Harare — A Zimbabwean court has acquitted seven labour union leaders accused of participating in anti-government protests late last year.
Leaders of the Zimbabwe Congress of Trade Unions (ZCTU), including its president, Peter Mutasa, were on trial after police arrested and charged them with committing public violence in October.
Police accused them of allegedly participating in a gathering with intent to promote public violence, breaches of peace or bigotry.
Harare Magistrate, Rumbidzai Mugwagwa, has quashed the charges, ruling that the state failed to establish that any offence was committed.
She ruled the Zimbabwe Republic Police (ZRP) officers who testified as witnesses during the trial had confirmed that demonstrations were legal in terms of the constitution.
Zimbabwe Lawyers for Human Rights represented the union leaders.

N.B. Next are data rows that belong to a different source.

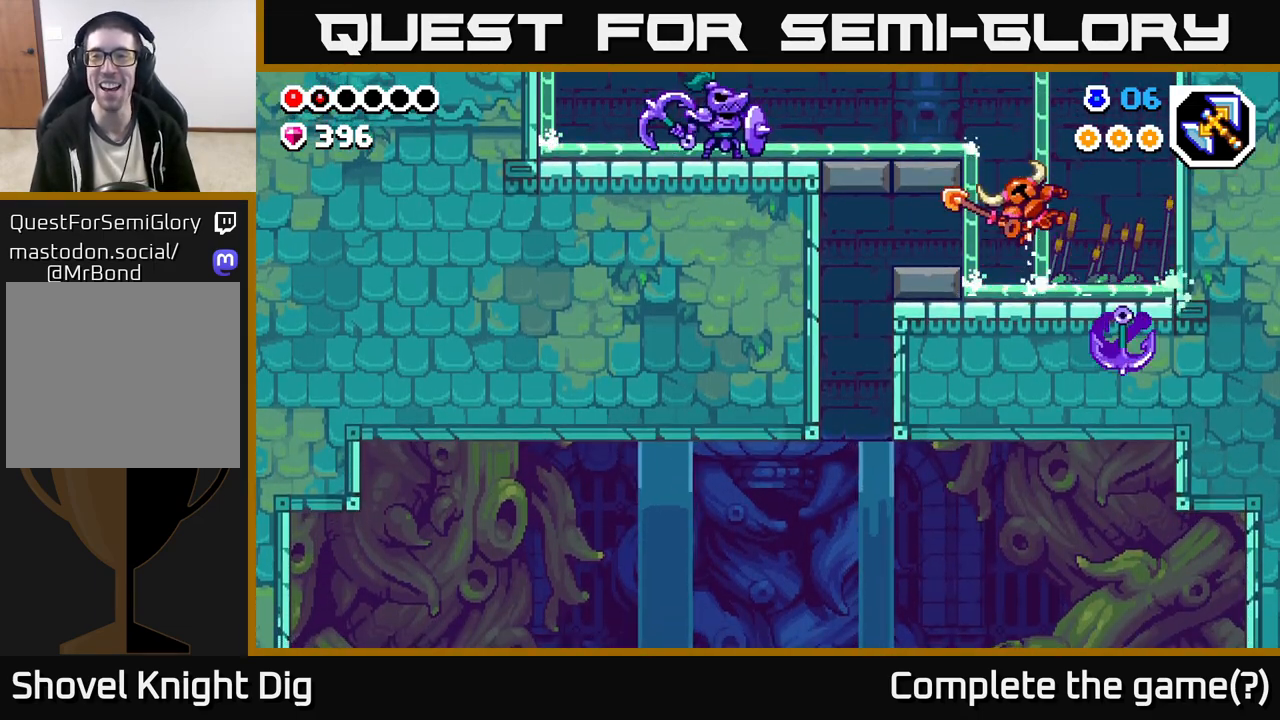
{"buttons": [], "left_stick": "right", "right_stick": "center", "events": [[67, "left_stick", "left"], [167, "A", "up"], [233, "left_stick", "right"]]}
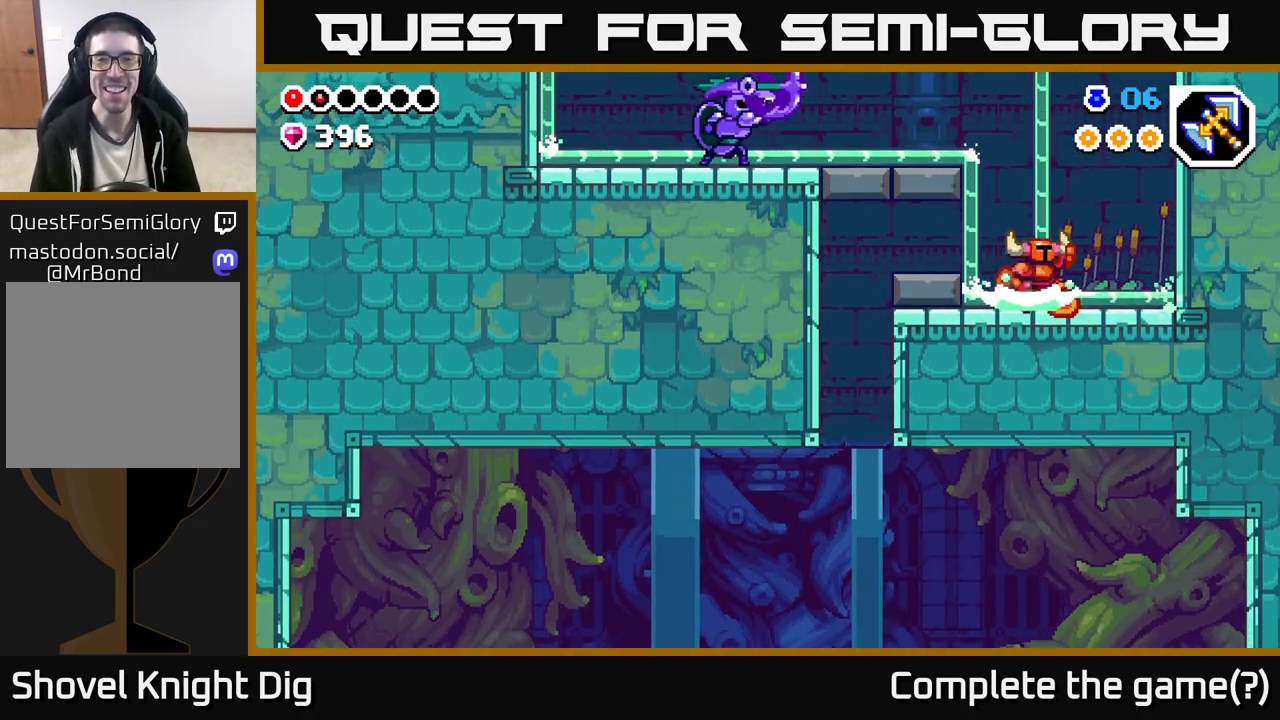
{"buttons": ["A"], "left_stick": "left", "right_stick": "center", "events": [[17, "A", "down"], [67, "left_stick", "left"], [350, "X", "down"], [500, "X", "up"]]}
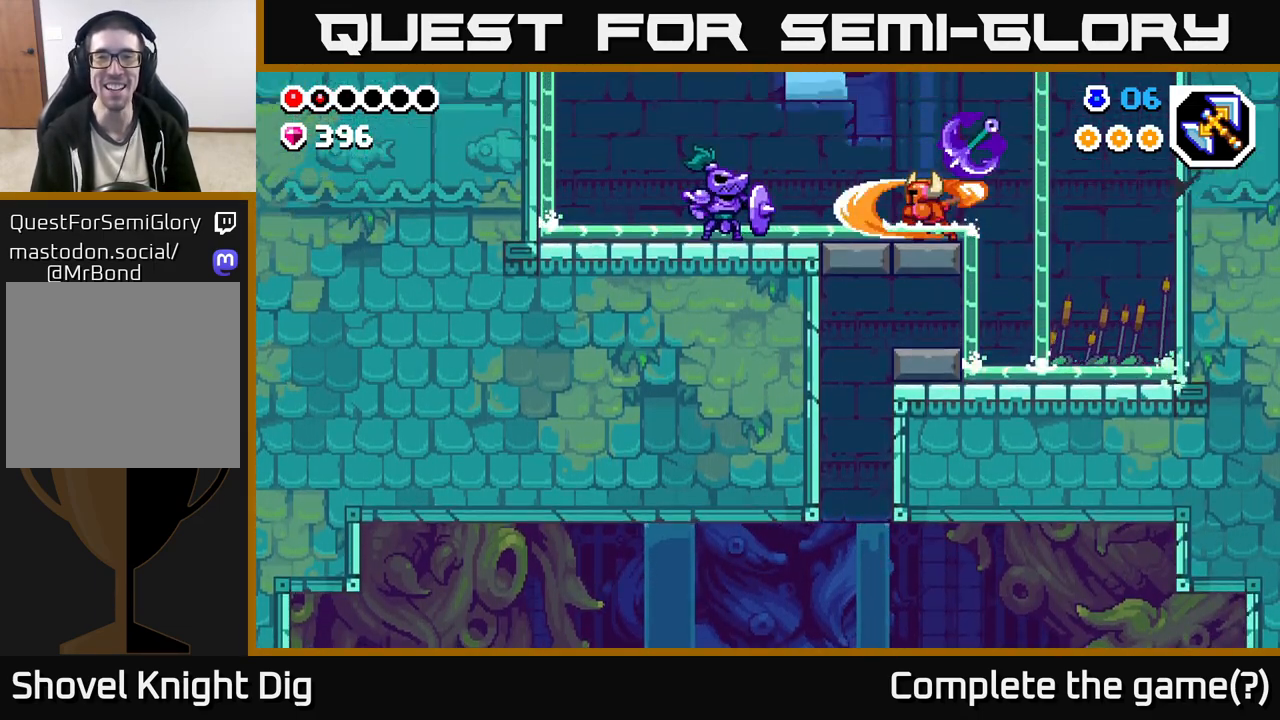
{"buttons": [], "left_stick": "left", "right_stick": "center", "events": [[33, "A", "up"], [250, "A", "down"], [400, "A", "up"]]}
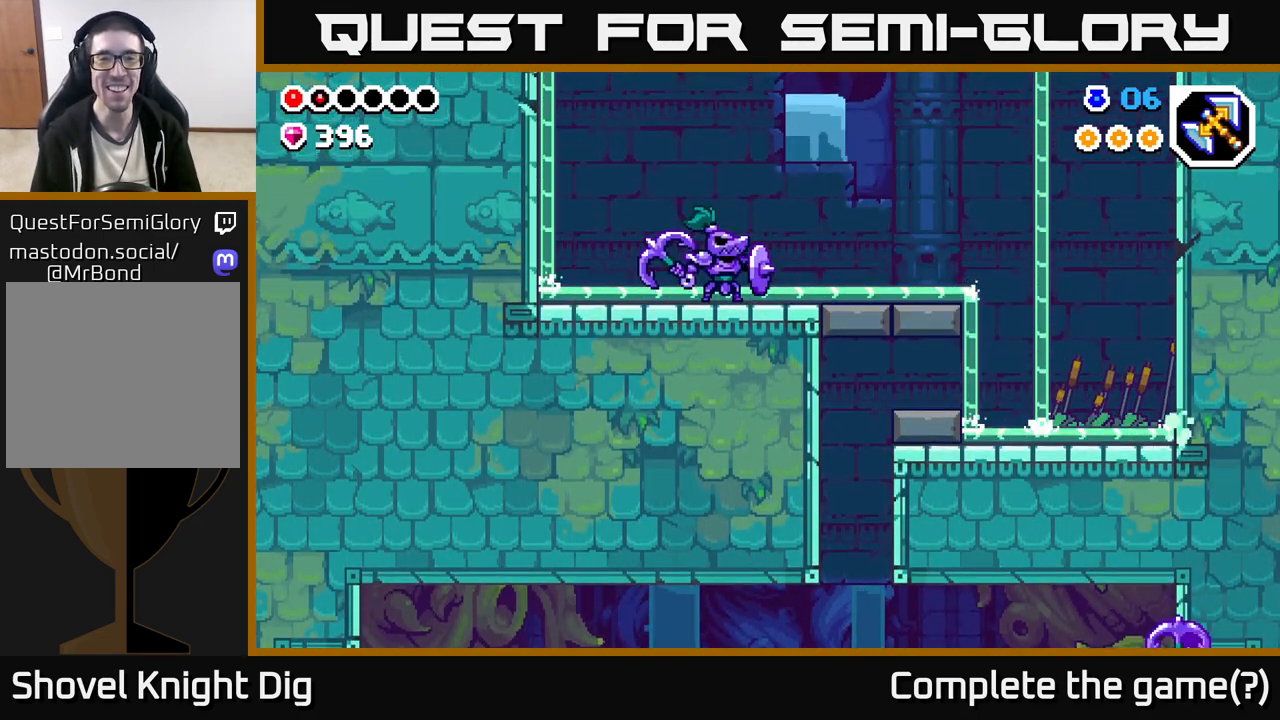
{"buttons": ["X"], "left_stick": "left", "right_stick": "center", "events": [[167, "X", "down"], [300, "X", "up"], [417, "X", "down"]]}
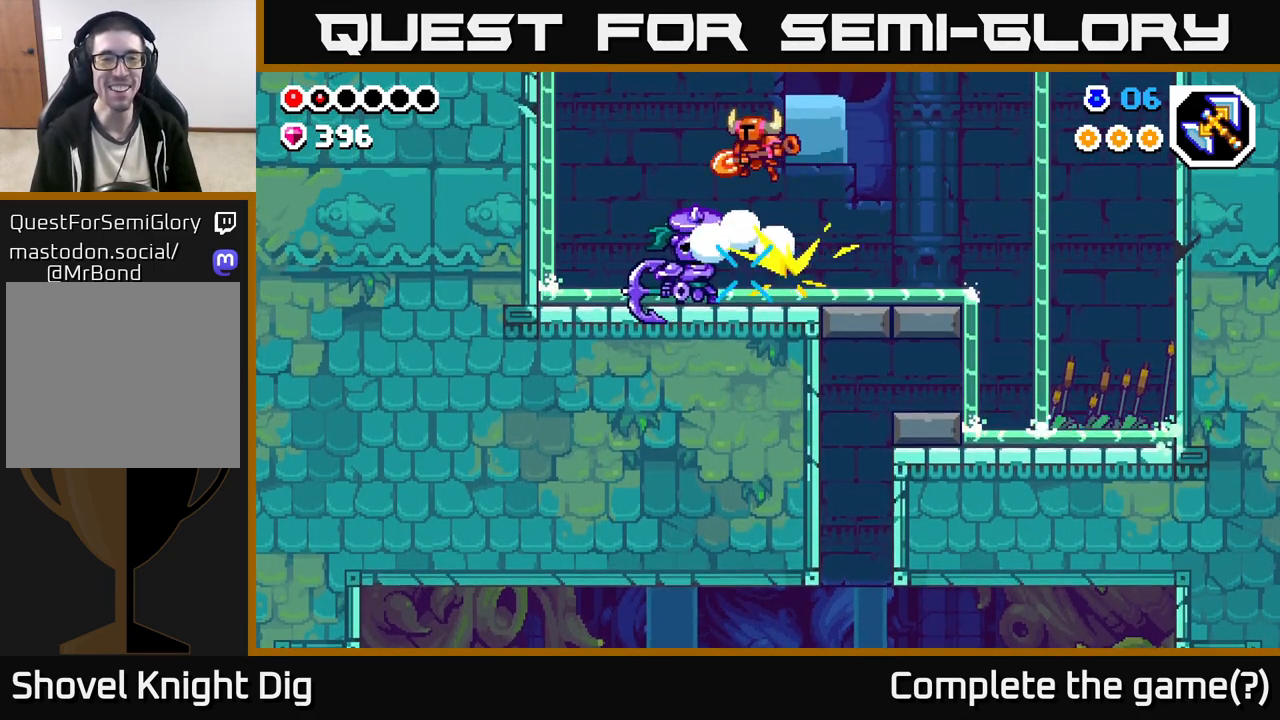
{"buttons": ["A"], "left_stick": "down-left", "right_stick": "center", "events": [[50, "X", "up"], [333, "left_stick", "down-left"], [417, "A", "down"]]}
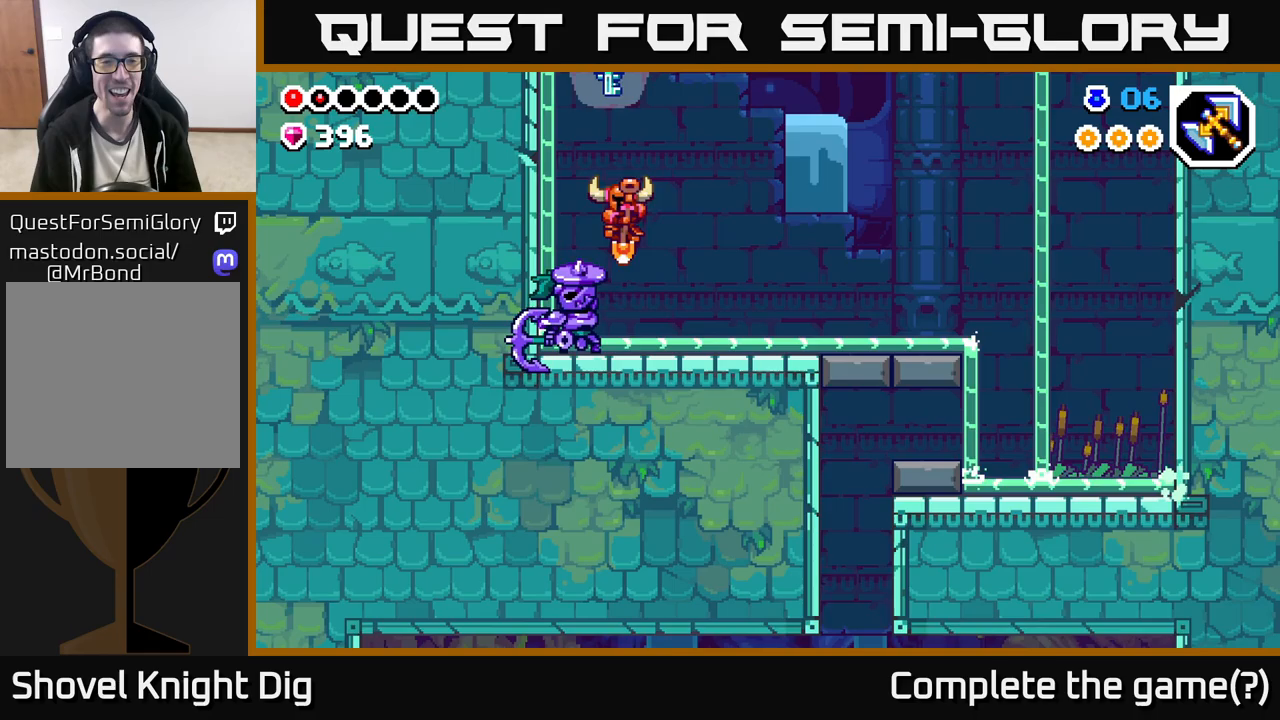
{"buttons": [], "left_stick": "right", "right_stick": "center", "events": [[233, "A", "up"], [250, "left_stick", "down-right"], [300, "left_stick", "right"]]}
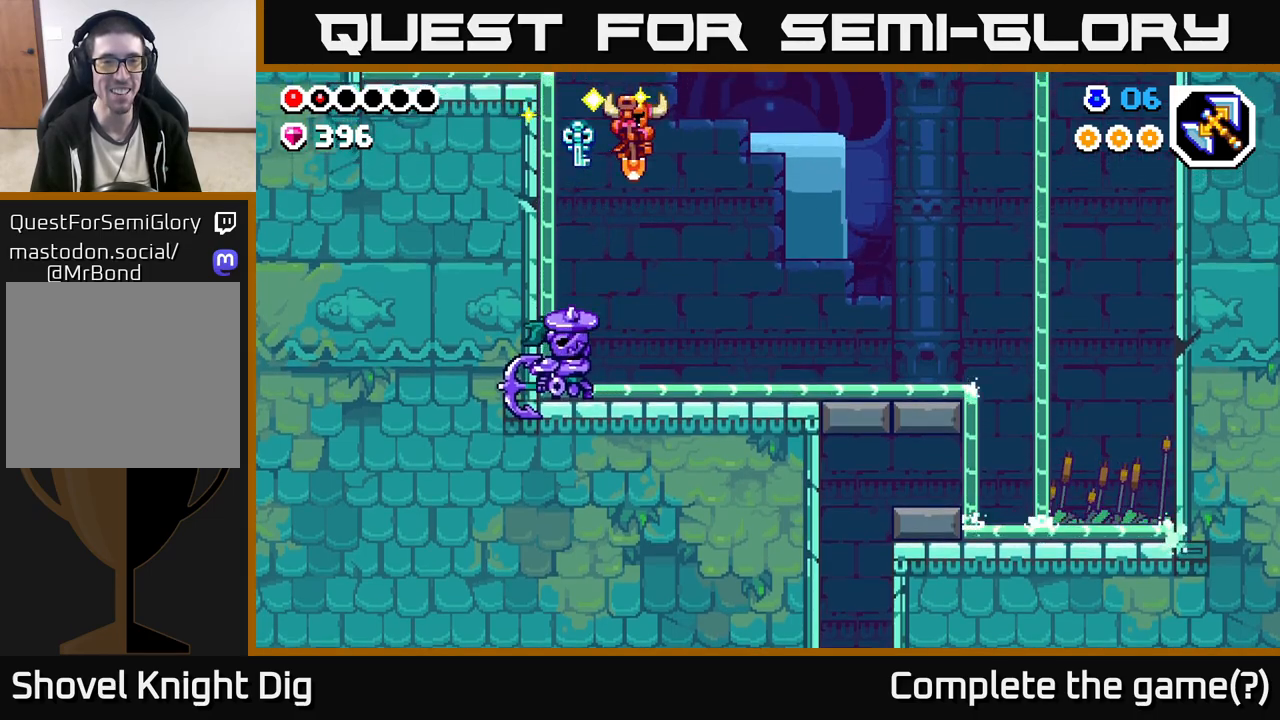
{"buttons": [], "left_stick": "center", "right_stick": "center", "events": [[167, "left_stick", "left"], [283, "X", "down"], [283, "left_stick", "center"], [383, "X", "up"]]}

Their acquittal comes months after another round of anti-government protests left at least 12 civilians dead.
The deaths are blamed on state security forces who have a history of a brutal crackdown on protesters.
Zimbabwe is enduring harsh economic problems that have agitated the citizenry.
The economic hardships were behind the formation of the opposition Movement for Democratic Change (MDC) 20 years ago by the then leaders of the ZCTU.
Morgan Tsvangirai (now late), who was the ZCTU secretary general, was the MDC founding president.